Don't miss CoinDesk's Consensus 2022, the must-attend crypto & blockchain festival experience of the year in Austin, TX this June 9-12.
Bored Ape Yacht Club's Instagram account and Discord server were both hacked on Monday, with an unofficial "mint" link being sent out to followers.
"There is no mint going on today. It looks like BAYC Instagram was hacked. Do not mint anything, click links or link your wallet to anything," the NFT project wrote on Twitter.
🚨There is no mint going on today. It looks like BAYC Instagram was hacked.

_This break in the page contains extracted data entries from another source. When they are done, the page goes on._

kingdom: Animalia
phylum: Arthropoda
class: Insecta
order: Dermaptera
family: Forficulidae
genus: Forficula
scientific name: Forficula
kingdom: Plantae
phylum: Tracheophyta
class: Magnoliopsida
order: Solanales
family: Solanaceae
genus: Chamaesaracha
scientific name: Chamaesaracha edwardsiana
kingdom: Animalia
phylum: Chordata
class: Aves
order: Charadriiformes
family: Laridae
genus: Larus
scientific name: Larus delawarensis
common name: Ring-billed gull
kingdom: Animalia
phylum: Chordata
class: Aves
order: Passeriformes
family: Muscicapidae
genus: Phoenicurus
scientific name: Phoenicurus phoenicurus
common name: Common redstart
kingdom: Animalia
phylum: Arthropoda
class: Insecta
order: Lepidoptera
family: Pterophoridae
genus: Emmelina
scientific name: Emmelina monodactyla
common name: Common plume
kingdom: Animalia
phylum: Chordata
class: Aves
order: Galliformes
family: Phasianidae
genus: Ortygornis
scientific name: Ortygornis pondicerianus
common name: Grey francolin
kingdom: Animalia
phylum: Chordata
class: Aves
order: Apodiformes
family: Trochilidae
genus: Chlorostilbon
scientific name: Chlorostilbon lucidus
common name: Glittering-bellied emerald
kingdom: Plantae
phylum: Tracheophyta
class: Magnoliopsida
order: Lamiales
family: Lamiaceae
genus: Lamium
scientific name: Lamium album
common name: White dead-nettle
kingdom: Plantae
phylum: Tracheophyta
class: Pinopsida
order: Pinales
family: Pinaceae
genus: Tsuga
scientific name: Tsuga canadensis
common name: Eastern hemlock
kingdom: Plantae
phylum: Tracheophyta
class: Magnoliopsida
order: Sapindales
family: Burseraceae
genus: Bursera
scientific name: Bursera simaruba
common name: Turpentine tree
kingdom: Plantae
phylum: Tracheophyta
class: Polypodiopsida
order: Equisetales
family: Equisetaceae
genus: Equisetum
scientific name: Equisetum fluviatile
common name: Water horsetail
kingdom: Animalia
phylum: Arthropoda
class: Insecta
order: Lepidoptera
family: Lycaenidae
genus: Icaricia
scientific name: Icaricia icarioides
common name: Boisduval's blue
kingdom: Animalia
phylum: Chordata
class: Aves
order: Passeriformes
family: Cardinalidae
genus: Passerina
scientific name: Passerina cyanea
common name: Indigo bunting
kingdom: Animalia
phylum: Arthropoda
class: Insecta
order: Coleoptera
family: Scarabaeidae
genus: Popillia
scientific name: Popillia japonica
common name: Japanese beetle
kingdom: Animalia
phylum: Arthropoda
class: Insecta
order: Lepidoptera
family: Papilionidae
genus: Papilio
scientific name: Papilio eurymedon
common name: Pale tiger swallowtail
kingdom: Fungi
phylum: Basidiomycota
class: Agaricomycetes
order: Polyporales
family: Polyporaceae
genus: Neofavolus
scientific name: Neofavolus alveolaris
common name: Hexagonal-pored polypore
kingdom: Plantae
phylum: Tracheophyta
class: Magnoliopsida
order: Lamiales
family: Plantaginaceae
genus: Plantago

Do not mint anything, click links, or link your wallet to anything.
— Bored Ape Yacht Club (@BoredApeYC) April 25, 2022
The fraudulent link claimed that users could mint "land" in the upcoming OthersideMeta, which is due to launch later this week.
The wallets of those who clicked the link have now been compromised, with a series of Bored Apes and Mutant Apes being transferred to new wallets by the hackers.
At the time of writing, it is estimated that around 24 Bored Apes and 30 Mutant Apes have been stolen, according to recent OpenSea transfers, although some of these may be holders transferring their non-fungible tokens for security purposes.
The value of the 54 NFTs calculated by floor price is $13.7 million.
Yuga Labs says the scope of the attack is far smaller.
"The hacker posted a fraudulent link to a copycat of the Bored Ape Yacht Club website, where a safeTransferFrom attack asked users to connect their MetaMask to the scammer's wallet in order to participate in a fake Airdrop," a spokesperson told CoinDesk via email. "At 9:53am ET, we alerted our community, removed all links to Instagram from our platforms and attempted to recover the hacked Instagram account."
Yuga Labs and Instagram are still investigating how the account was compromised, the spokesperson said.
"Rough estimated losses due to the scam are 4 Bored Apes, 6 Mutant Apes, and 3 BAKC, as well as assorted other NFTs estimated at a total value of ~$3m," the spokesperson said. "We are actively working to establish contact with affected users."
— zachxbt (@zachxbt) April 25, 2022
UPDATE (April 25, 17:05 UTC): Adds comment from Yuga Labs, changes headline.